(DATA FOR ANALYSIS)
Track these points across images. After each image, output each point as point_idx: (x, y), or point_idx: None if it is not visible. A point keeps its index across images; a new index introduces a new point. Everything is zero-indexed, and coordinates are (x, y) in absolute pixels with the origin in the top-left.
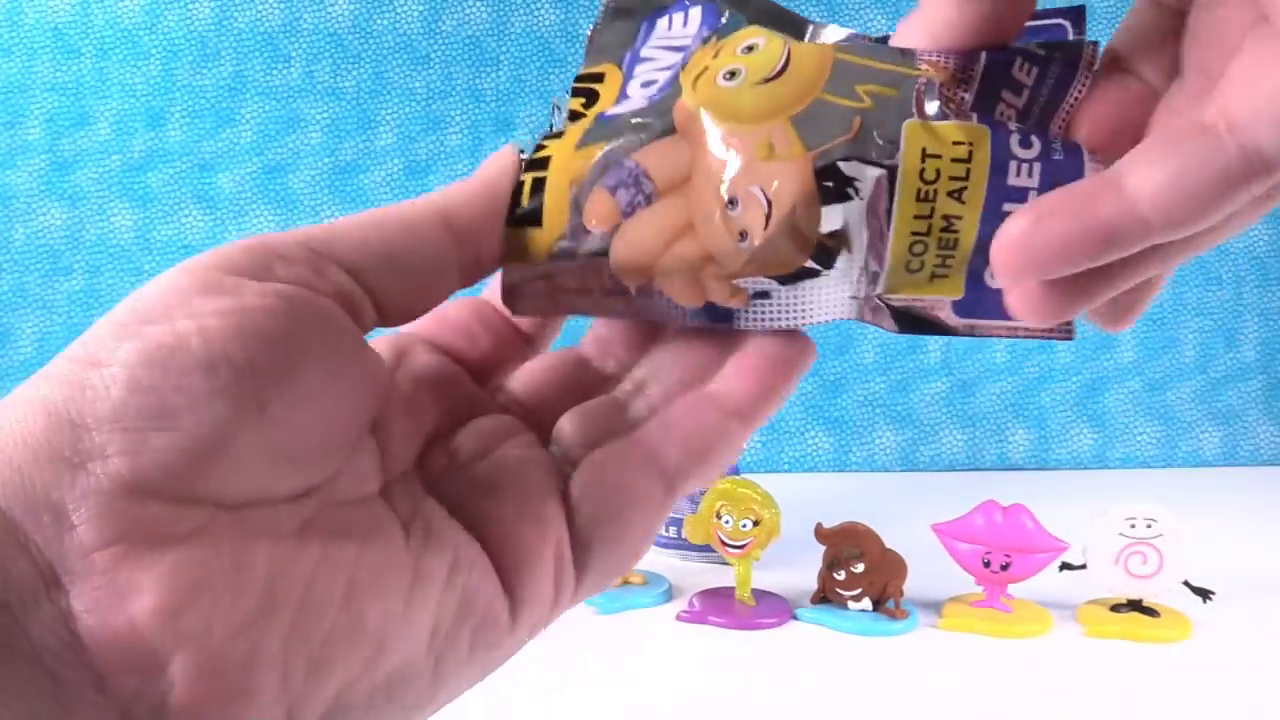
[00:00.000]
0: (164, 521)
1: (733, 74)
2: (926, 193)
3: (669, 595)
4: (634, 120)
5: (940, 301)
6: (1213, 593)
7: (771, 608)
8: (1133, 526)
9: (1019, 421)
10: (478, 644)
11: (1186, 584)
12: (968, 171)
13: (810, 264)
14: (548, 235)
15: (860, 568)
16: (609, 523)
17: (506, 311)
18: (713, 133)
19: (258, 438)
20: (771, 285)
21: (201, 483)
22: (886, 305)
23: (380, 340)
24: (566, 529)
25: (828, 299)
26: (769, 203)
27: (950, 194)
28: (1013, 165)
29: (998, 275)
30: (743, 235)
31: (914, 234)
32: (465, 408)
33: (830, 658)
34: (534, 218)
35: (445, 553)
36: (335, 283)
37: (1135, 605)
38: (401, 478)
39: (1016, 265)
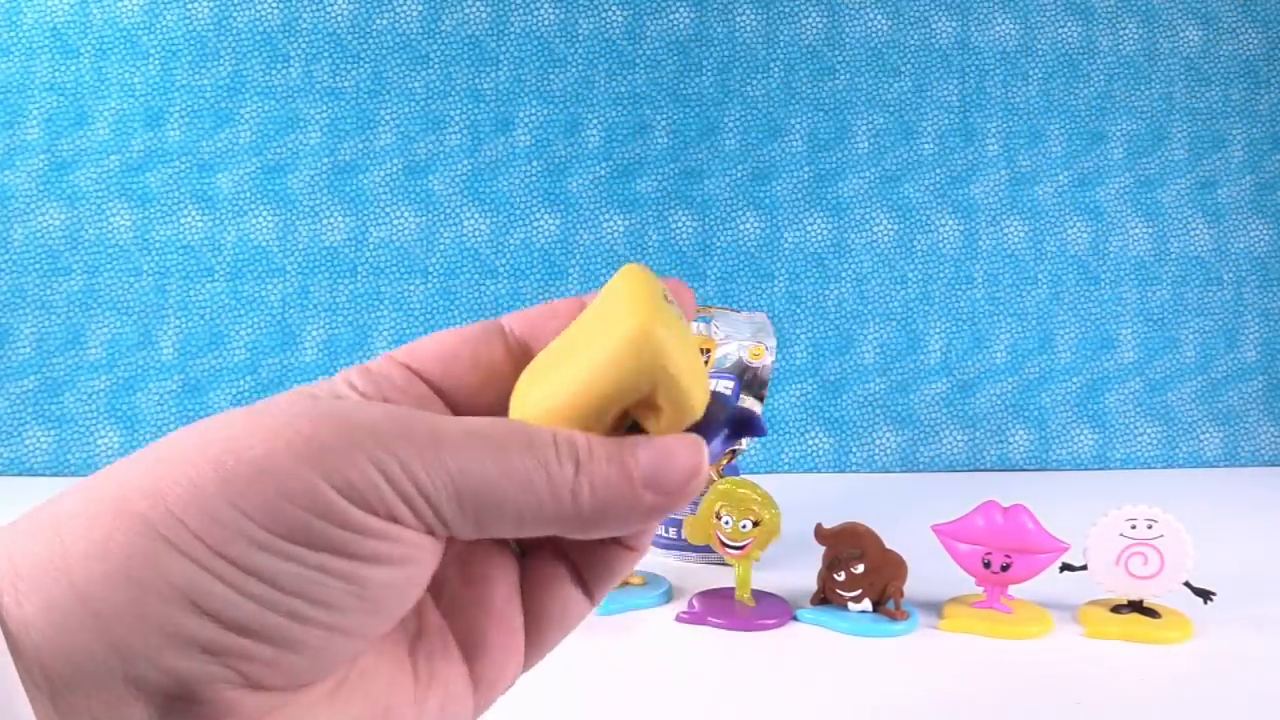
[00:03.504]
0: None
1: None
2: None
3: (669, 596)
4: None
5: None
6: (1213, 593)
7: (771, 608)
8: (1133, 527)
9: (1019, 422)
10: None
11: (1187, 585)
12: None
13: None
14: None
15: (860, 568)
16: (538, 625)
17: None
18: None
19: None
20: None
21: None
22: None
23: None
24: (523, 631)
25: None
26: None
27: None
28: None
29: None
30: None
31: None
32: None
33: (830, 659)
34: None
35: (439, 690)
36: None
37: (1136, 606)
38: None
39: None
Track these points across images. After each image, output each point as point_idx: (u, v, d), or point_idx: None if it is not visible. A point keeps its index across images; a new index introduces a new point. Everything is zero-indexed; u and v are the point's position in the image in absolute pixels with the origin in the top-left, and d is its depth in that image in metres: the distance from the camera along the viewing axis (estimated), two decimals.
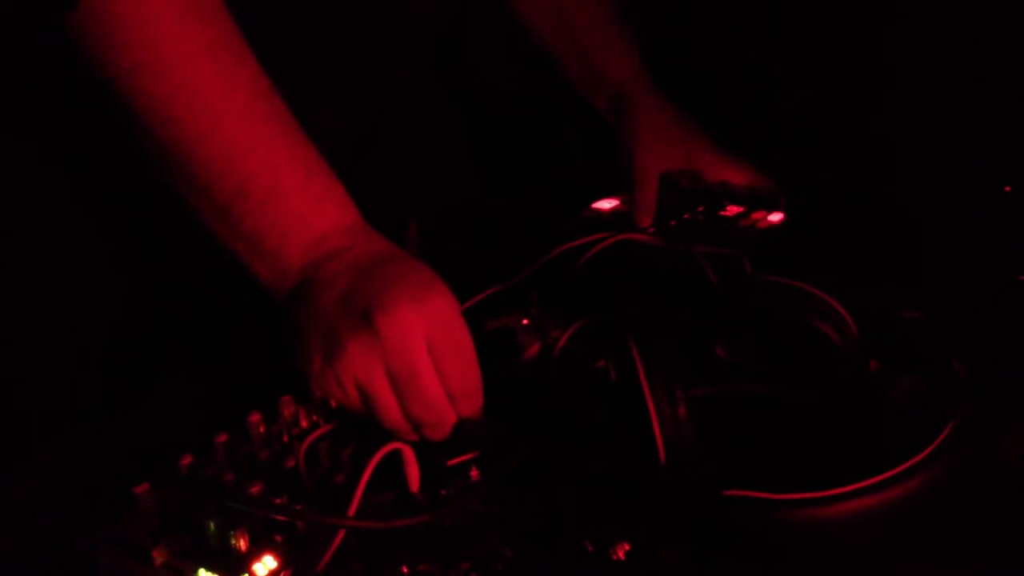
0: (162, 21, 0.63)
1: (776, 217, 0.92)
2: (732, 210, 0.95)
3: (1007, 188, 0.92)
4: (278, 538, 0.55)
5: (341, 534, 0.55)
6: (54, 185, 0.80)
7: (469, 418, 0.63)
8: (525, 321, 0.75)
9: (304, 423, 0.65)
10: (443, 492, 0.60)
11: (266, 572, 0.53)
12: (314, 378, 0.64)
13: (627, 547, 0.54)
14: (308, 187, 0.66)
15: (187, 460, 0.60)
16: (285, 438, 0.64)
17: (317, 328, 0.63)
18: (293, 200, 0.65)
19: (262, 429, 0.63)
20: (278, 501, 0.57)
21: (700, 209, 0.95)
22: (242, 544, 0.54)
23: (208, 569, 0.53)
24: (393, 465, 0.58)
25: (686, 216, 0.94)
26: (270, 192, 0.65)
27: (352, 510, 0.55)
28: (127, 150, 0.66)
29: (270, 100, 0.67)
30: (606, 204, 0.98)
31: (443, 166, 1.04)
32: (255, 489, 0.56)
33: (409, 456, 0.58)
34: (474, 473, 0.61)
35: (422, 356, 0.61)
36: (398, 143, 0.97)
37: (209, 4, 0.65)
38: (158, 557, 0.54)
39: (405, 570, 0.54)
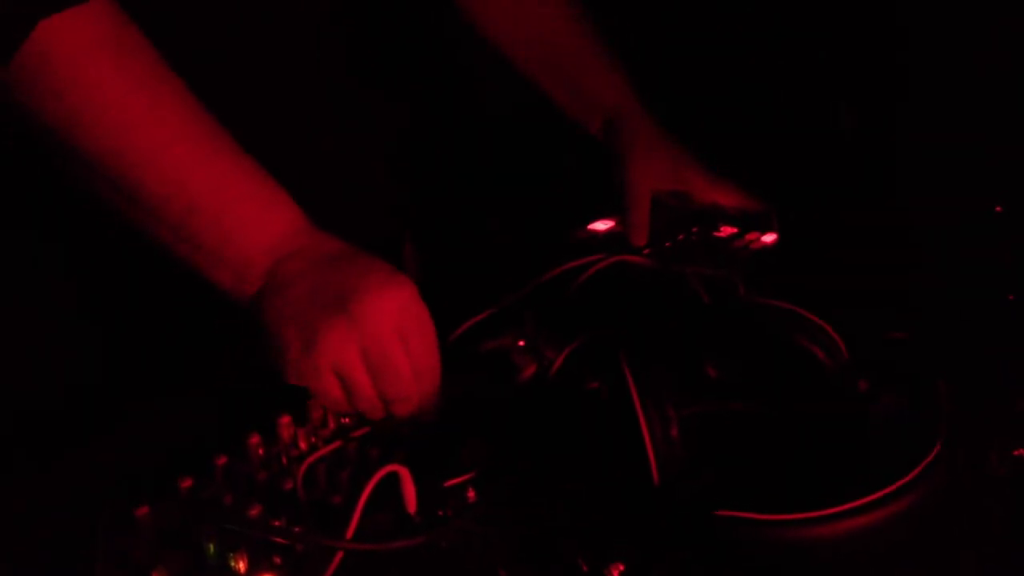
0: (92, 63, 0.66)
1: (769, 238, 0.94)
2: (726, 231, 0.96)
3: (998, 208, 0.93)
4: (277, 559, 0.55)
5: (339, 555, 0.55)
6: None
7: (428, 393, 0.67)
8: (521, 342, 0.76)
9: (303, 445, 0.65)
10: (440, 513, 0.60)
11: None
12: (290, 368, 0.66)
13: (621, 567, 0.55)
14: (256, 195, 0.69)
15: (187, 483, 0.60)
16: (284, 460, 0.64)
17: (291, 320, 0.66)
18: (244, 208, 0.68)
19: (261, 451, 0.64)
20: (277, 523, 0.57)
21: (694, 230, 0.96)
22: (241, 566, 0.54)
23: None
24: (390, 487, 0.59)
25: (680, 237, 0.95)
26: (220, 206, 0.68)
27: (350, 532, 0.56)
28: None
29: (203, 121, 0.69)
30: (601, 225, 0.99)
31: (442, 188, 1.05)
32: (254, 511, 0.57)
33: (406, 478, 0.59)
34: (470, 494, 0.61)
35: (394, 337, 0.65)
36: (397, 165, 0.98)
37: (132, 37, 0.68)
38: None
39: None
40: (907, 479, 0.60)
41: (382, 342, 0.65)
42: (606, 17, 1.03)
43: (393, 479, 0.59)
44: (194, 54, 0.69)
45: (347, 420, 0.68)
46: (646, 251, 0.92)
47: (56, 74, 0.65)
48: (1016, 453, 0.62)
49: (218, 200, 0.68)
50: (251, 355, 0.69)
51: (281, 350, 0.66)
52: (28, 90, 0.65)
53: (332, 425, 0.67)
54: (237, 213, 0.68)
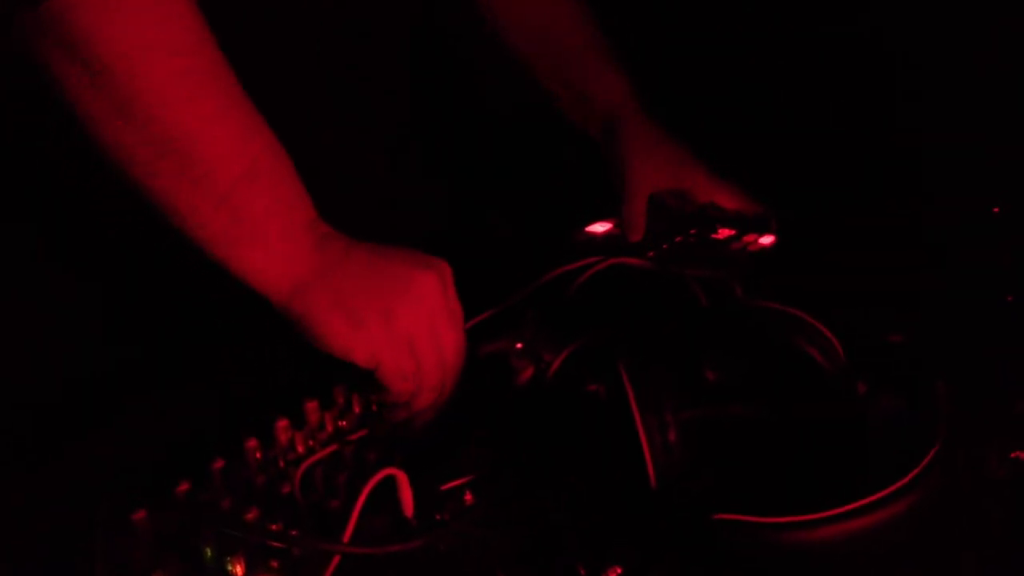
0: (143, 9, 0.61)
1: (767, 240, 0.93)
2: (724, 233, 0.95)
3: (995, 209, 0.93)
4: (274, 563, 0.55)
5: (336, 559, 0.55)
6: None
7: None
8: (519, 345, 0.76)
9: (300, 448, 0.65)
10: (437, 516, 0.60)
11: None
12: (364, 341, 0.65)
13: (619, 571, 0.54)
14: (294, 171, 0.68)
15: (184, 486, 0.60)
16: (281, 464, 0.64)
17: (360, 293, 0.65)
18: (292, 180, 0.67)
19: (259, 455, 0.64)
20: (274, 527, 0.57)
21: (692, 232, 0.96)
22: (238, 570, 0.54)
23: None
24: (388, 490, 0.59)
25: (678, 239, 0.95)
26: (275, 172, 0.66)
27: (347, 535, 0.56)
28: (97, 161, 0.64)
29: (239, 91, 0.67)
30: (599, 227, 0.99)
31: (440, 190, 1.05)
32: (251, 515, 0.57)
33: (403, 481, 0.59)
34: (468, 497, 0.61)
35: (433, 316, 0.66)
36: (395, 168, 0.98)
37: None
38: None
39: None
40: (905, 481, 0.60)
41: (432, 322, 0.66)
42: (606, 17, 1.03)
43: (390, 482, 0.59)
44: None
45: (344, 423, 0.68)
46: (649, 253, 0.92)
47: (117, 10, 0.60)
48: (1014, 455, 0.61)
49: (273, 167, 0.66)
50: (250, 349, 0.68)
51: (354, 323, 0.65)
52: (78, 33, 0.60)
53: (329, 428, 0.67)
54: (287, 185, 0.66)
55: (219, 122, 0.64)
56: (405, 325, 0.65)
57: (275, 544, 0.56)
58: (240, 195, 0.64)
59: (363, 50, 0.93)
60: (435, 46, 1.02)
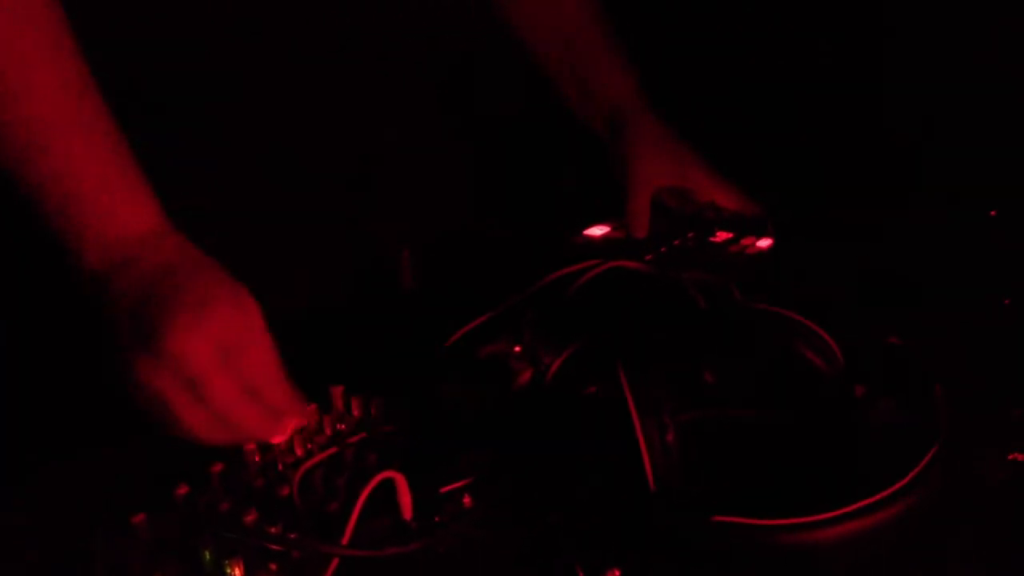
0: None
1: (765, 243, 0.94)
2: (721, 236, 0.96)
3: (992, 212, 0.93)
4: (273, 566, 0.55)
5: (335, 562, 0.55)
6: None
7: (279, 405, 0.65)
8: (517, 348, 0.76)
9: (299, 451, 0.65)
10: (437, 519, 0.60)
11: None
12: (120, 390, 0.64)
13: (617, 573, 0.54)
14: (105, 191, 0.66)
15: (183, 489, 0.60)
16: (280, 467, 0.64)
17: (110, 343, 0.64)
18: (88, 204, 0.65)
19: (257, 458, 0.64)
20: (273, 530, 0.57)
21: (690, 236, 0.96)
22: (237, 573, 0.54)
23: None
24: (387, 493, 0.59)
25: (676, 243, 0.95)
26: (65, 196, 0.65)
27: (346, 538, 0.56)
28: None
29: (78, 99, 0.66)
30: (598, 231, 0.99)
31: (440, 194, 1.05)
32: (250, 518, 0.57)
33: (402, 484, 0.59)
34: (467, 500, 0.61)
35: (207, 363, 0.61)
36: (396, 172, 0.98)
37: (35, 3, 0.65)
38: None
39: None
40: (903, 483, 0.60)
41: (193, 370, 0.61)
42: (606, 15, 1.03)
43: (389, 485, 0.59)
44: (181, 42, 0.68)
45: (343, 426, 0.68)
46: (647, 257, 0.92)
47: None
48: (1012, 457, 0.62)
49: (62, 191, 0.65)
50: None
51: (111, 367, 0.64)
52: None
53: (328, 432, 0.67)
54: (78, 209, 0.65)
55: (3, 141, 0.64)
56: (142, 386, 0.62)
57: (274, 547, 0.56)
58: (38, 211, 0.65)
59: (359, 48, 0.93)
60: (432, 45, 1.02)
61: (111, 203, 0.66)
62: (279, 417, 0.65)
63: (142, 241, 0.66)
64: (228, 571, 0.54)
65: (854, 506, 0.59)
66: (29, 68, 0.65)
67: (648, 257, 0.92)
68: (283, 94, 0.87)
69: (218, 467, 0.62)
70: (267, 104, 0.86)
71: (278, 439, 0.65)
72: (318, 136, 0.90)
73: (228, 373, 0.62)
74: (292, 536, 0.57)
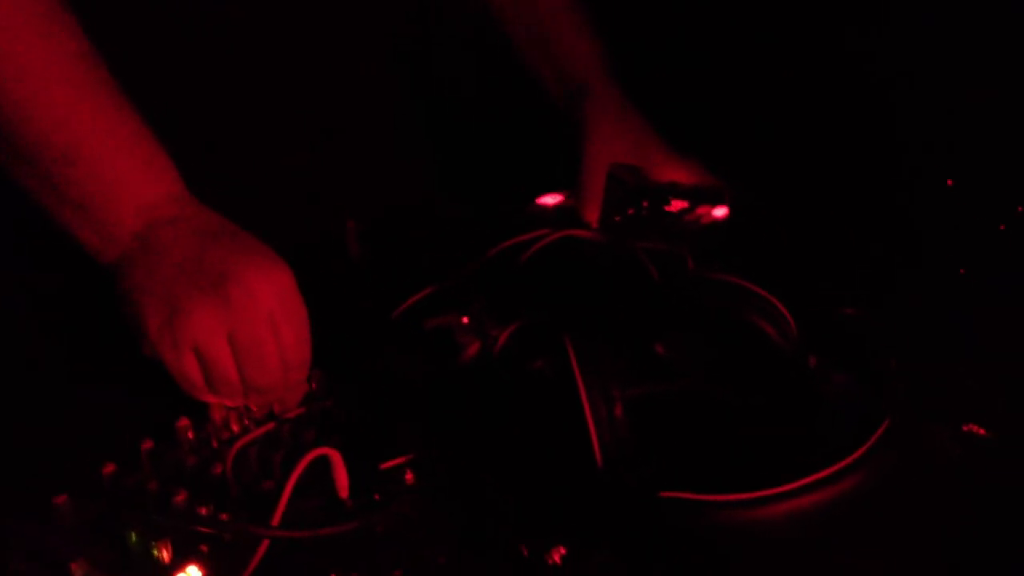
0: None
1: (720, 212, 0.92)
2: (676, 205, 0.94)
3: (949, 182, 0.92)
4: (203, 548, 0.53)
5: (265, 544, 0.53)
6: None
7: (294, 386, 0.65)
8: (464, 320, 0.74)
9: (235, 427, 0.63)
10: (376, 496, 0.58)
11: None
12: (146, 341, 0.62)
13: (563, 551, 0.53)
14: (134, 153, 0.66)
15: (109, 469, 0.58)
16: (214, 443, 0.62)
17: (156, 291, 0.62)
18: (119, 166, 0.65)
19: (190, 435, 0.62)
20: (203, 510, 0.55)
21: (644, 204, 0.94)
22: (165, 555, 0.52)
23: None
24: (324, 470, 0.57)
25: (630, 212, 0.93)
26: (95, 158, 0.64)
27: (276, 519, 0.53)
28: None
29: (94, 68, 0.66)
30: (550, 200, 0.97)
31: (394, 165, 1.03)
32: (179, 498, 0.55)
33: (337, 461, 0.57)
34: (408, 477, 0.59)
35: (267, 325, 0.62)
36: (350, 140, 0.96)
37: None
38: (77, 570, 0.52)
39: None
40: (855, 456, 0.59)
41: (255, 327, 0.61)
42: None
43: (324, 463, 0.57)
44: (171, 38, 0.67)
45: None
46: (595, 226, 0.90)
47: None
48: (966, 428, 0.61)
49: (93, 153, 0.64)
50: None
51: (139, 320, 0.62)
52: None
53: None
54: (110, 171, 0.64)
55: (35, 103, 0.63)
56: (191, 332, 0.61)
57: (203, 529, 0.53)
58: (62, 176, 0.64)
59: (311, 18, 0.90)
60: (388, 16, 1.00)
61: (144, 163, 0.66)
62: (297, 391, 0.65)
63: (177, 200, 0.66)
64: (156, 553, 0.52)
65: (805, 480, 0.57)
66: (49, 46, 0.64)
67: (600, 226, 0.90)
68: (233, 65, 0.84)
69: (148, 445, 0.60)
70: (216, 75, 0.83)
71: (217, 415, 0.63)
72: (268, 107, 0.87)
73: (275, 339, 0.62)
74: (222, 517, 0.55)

(WORK INSTRUCTION)
All lines carrying the word "Everything" must be copied from the data above.

(TASK ANSWER)
Track these points across images. After each image, output each point as point_idx: (x, y), or point_idx: None if it is not visible. A point keeps its index across images; a new index introduces a new point. Everything is zero-indexed, and coordinates are (x, y) in absolute pixels with the origin in the top-left.
Track these points across images. After each image, output each point as point_idx: (u, v, d), or point_idx: None if it is not visible. A point keeps its index across images; a new index introduces a new point. Everything is zero-indexed; u and v are the point's position in the image in absolute pixels with the origin in the top-left, and d is its depth in that image in metres: the distance from the camera along the viewing axis (estimated), two decimals.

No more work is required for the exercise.